_Do this_. Reproduce the lines below word for word, starting with the first one and stopping after the line that contains "The clock reads 3,25".

Dataset records
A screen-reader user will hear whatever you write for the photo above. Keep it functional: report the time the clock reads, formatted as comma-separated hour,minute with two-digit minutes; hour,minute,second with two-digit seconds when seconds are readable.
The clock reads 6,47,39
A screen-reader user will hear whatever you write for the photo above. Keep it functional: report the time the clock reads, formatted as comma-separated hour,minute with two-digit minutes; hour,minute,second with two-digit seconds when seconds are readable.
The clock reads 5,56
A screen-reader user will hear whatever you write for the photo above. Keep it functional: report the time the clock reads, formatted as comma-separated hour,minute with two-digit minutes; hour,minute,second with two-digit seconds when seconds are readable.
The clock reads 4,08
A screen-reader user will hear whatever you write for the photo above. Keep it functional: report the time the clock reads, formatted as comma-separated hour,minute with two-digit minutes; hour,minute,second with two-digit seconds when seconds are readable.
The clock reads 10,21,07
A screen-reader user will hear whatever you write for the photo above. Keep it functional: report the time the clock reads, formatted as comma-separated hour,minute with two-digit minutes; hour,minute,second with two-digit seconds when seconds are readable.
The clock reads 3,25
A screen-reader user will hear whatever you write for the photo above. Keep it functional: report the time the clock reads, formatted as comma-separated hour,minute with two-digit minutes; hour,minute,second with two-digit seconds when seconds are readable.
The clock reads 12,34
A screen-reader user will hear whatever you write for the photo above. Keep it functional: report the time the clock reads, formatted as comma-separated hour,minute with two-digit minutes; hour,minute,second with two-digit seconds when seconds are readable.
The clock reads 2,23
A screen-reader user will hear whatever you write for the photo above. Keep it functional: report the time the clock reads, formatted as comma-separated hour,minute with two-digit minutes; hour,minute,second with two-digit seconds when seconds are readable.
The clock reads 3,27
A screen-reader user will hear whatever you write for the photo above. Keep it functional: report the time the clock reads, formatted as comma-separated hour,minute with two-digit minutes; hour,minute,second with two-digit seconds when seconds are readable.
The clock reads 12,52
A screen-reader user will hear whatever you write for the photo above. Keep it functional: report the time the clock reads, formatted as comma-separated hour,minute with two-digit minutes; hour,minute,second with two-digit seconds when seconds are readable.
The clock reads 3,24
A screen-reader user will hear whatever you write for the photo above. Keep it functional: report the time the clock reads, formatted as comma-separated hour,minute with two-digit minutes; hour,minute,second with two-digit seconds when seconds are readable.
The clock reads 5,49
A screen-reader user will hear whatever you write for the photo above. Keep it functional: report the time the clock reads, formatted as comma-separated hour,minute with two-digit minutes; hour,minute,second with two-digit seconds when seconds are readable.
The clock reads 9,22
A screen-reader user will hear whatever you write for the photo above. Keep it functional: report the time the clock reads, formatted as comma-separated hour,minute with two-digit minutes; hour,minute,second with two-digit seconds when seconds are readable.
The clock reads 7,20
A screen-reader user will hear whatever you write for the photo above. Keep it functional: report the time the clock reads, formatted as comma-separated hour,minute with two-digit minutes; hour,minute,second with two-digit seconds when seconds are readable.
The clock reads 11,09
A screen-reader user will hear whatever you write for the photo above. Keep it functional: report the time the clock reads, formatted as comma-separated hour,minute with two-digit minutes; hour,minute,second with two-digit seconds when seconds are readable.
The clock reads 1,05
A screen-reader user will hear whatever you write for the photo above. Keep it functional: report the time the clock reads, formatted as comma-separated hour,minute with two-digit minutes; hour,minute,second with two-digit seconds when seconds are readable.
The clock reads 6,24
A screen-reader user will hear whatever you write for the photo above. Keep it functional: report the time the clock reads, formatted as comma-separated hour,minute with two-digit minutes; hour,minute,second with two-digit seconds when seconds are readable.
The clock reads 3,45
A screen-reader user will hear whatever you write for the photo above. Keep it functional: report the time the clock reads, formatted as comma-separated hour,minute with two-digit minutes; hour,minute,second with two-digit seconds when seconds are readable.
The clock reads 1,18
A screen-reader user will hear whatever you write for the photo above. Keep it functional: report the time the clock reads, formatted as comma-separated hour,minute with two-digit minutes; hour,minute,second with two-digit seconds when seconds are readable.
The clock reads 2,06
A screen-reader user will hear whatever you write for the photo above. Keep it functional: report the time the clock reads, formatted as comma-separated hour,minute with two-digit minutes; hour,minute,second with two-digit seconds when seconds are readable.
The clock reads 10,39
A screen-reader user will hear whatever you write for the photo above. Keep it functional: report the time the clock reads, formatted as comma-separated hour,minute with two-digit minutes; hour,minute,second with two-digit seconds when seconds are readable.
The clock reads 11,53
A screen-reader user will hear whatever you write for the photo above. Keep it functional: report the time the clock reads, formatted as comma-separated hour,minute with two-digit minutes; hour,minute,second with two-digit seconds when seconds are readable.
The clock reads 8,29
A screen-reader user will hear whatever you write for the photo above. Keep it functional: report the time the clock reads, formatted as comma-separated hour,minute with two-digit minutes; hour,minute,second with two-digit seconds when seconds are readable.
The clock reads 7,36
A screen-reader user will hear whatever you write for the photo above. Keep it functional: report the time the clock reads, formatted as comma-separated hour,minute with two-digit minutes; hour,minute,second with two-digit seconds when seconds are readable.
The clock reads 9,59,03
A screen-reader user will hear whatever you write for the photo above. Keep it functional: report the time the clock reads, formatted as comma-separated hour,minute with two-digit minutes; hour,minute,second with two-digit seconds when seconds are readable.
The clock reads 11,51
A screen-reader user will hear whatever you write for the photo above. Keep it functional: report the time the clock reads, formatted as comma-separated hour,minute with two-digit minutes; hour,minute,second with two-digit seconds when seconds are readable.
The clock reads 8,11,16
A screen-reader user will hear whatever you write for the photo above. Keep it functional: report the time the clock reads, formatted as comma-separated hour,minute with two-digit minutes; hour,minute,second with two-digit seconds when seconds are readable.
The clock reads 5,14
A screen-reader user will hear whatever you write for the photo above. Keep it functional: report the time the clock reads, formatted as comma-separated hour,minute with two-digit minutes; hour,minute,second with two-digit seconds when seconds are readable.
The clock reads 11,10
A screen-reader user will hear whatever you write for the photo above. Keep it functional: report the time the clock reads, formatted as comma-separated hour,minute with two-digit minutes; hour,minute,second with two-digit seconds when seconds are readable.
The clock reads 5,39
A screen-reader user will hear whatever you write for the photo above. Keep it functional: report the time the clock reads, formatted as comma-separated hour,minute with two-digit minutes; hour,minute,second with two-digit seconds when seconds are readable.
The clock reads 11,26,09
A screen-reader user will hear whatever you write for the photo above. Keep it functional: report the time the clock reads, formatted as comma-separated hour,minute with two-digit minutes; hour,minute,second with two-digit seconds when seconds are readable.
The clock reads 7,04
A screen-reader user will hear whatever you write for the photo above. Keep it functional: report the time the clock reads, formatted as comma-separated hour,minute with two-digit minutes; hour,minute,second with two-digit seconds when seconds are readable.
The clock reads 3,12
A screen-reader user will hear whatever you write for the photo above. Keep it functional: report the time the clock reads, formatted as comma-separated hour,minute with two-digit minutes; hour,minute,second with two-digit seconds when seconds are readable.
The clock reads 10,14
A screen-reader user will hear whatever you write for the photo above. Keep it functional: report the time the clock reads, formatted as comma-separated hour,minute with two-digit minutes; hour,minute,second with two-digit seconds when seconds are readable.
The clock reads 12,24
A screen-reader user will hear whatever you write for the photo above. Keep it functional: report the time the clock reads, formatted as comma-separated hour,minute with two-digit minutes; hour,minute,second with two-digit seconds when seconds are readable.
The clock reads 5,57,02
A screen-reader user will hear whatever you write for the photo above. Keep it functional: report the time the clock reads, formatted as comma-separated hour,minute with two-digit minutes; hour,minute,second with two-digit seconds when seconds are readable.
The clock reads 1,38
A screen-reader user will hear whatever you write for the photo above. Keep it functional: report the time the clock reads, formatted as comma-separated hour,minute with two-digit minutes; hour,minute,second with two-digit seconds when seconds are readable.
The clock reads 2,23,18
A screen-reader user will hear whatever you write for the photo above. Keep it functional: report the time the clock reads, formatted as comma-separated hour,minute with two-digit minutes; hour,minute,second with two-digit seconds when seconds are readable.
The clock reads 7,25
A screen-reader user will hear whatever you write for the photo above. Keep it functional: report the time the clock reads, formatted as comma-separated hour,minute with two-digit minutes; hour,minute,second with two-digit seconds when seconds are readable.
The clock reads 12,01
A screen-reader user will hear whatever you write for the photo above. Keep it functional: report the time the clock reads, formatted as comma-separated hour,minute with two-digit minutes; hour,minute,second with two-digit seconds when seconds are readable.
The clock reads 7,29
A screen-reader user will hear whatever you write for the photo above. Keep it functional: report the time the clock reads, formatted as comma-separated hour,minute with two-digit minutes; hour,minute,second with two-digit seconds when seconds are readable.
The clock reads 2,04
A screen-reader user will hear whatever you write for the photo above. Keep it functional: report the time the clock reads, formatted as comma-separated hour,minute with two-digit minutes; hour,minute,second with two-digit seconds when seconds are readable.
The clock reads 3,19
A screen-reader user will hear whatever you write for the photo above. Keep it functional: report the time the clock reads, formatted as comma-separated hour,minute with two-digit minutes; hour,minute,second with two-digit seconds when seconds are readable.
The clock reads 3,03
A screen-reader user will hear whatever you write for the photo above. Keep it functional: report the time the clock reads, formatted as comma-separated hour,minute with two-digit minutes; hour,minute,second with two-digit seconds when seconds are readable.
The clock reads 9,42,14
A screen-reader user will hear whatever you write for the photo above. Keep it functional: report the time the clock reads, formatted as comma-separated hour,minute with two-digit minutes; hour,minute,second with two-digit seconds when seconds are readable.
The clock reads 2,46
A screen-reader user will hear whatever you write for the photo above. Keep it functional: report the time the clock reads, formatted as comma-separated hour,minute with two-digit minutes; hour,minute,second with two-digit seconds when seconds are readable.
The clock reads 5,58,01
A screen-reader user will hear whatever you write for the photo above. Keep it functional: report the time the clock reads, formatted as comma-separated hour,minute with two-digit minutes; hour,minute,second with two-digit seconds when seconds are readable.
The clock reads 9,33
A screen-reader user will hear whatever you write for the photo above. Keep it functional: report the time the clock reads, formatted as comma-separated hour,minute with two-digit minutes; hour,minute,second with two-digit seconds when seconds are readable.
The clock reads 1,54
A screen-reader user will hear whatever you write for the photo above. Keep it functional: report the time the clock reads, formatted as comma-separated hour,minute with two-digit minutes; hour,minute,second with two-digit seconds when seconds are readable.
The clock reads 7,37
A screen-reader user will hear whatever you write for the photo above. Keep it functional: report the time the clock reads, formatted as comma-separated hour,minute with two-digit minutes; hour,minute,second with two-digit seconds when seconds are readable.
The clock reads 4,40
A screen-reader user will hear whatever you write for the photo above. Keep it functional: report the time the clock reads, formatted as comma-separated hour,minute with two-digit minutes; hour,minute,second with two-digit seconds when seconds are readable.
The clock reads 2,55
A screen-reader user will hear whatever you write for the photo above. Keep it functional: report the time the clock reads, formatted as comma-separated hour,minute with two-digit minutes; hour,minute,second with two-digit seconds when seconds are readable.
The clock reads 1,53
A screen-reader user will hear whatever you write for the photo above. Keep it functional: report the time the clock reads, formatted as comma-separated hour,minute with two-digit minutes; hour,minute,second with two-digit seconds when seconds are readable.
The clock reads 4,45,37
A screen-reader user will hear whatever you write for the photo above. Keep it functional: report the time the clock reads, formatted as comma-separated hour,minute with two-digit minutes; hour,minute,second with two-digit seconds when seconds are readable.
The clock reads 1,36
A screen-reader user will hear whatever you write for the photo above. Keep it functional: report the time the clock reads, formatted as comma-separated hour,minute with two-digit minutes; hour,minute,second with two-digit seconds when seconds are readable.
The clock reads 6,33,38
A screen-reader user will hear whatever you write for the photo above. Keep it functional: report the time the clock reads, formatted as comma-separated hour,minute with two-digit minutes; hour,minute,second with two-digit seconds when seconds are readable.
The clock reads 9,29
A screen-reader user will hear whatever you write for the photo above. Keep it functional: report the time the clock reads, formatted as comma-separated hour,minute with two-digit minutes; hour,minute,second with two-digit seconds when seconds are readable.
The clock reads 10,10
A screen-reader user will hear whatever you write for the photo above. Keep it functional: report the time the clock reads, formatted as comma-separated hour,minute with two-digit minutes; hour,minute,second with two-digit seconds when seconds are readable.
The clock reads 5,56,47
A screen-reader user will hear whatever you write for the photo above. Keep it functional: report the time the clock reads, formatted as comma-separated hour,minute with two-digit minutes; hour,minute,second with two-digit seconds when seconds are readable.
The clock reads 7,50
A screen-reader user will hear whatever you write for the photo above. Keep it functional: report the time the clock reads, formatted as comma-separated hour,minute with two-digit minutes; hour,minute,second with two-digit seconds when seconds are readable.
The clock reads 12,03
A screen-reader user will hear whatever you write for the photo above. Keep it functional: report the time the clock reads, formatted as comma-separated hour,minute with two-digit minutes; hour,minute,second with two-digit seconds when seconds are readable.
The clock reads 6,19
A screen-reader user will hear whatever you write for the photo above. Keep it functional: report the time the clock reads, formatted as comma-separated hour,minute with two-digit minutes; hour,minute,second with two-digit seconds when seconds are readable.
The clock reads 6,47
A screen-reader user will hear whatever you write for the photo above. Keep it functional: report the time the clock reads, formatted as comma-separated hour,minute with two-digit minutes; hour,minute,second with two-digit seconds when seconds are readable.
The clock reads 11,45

_Reply_.
A screen-reader user will hear whatever you write for the photo above. Keep it functional: report the time the clock reads, formatted as comma-separated hour,minute with two-digit minutes; hour,minute,second with two-digit seconds when seconds are readable.
The clock reads 6,47,39
A screen-reader user will hear whatever you write for the photo above. Keep it functional: report the time the clock reads, formatted as comma-separated hour,minute with two-digit minutes; hour,minute,second with two-digit seconds when seconds are readable.
The clock reads 5,56
A screen-reader user will hear whatever you write for the photo above. Keep it functional: report the time the clock reads, formatted as comma-separated hour,minute with two-digit minutes; hour,minute,second with two-digit seconds when seconds are readable.
The clock reads 4,08
A screen-reader user will hear whatever you write for the photo above. Keep it functional: report the time the clock reads, formatted as comma-separated hour,minute with two-digit minutes; hour,minute,second with two-digit seconds when seconds are readable.
The clock reads 10,21,07
A screen-reader user will hear whatever you write for the photo above. Keep it functional: report the time the clock reads, formatted as comma-separated hour,minute with two-digit minutes; hour,minute,second with two-digit seconds when seconds are readable.
The clock reads 3,25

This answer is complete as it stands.